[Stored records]
"""

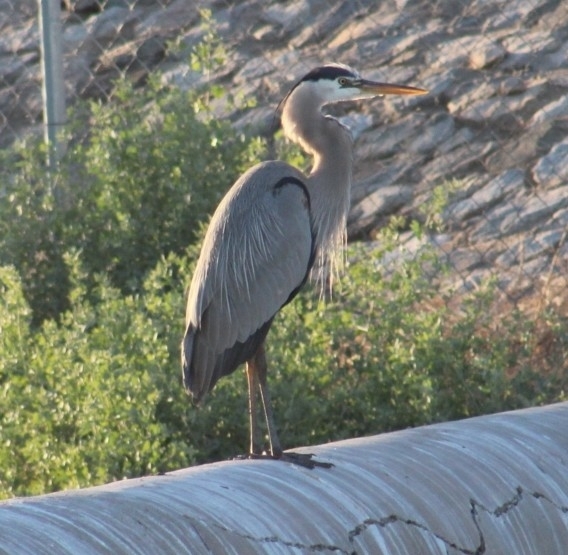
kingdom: Animalia
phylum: Chordata
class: Aves
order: Pelecaniformes
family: Ardeidae
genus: Ardea
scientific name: Ardea herodias
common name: Great blue heron
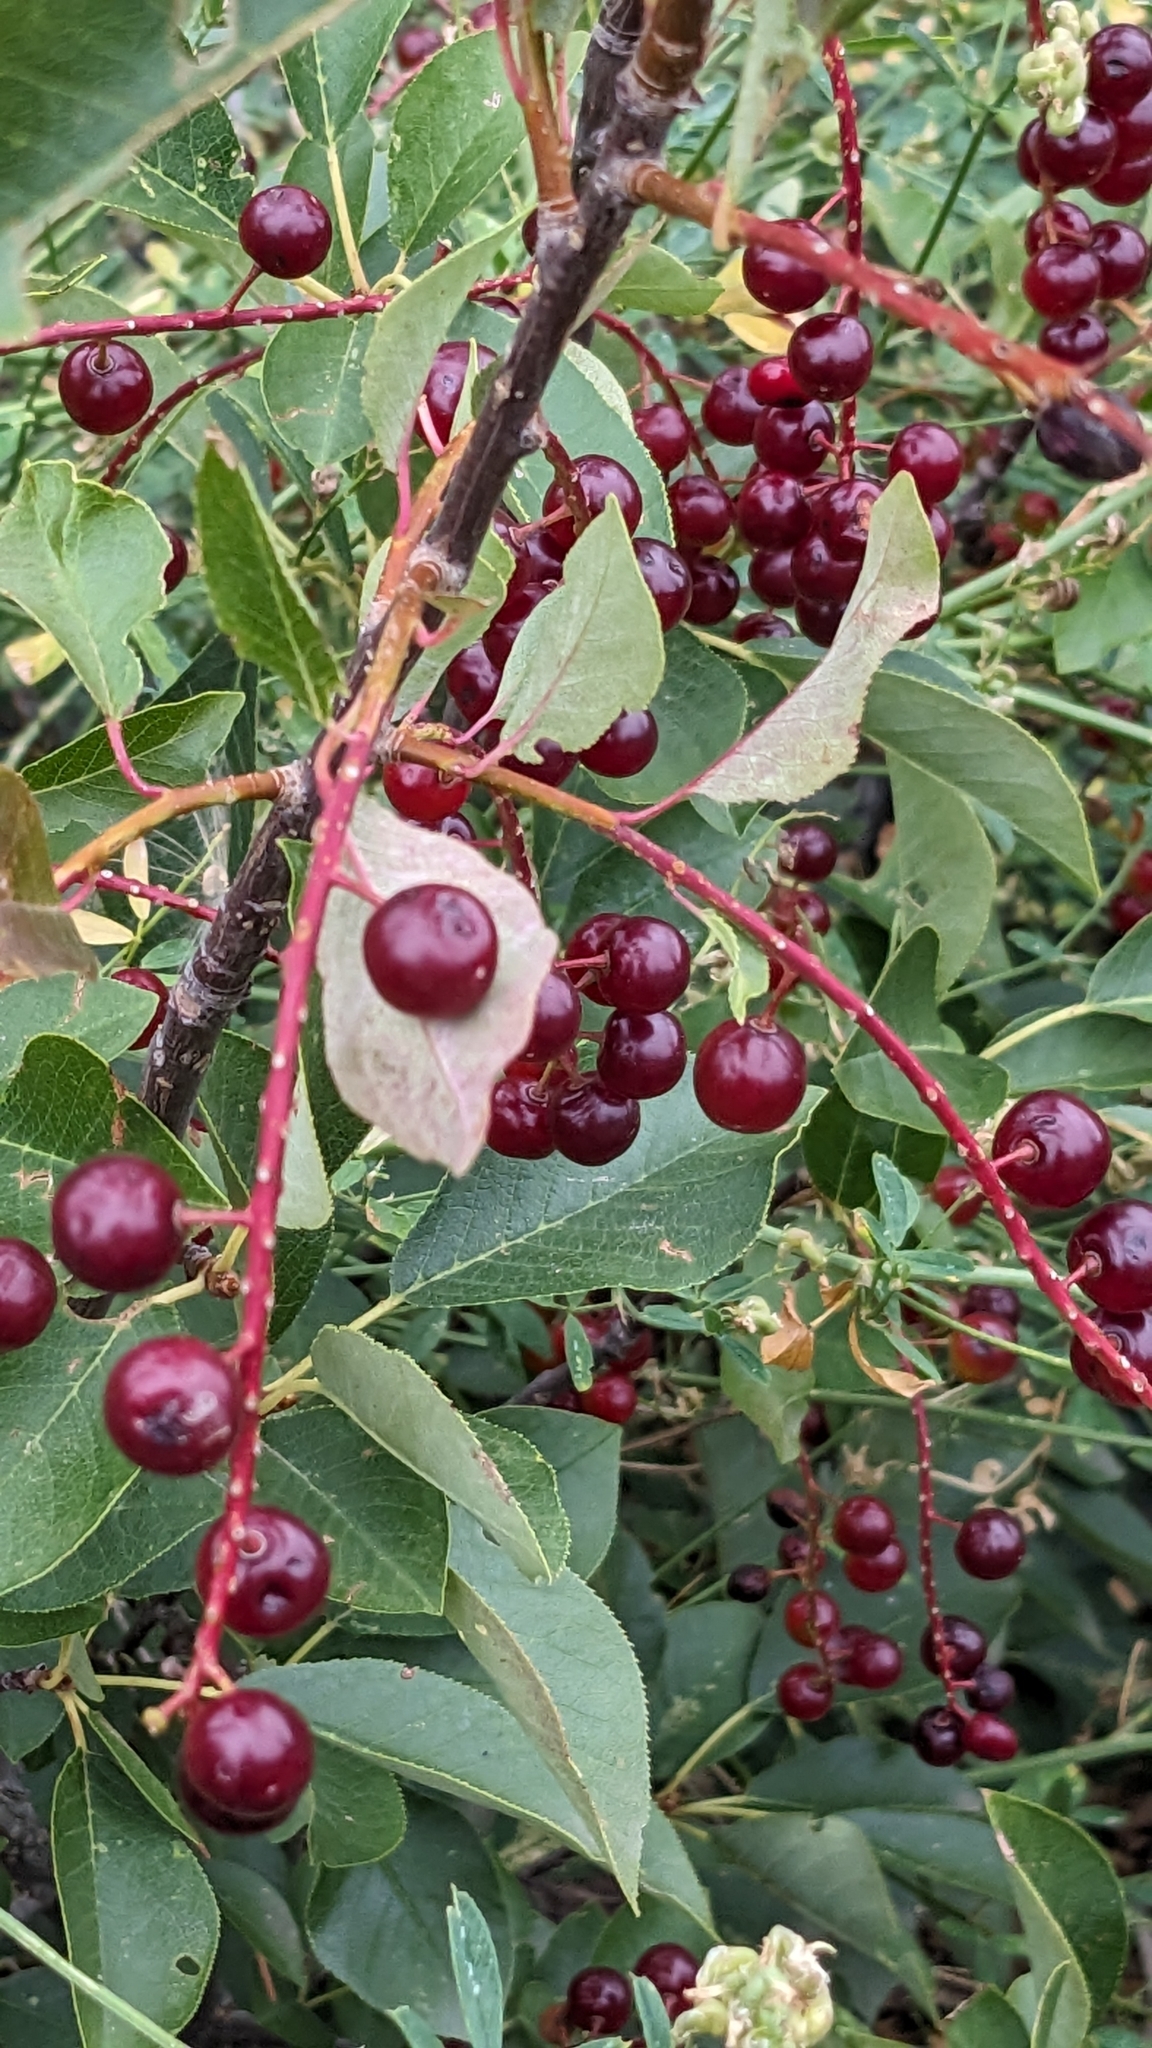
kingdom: Plantae
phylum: Tracheophyta
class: Magnoliopsida
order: Rosales
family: Rosaceae
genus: Prunus
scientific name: Prunus virginiana
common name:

"""

## PROBLEM DETAILS
Revise the records above so that each "common name" becomes "vernacular name", leaving every other word as it is and omitting the pictures.

## THE COMPLETED TASK
kingdom: Animalia
phylum: Chordata
class: Aves
order: Pelecaniformes
family: Ardeidae
genus: Ardea
scientific name: Ardea herodias
vernacular name: Great blue heron
kingdom: Plantae
phylum: Tracheophyta
class: Magnoliopsida
order: Rosales
family: Rosaceae
genus: Prunus
scientific name: Prunus virginiana
vernacular name:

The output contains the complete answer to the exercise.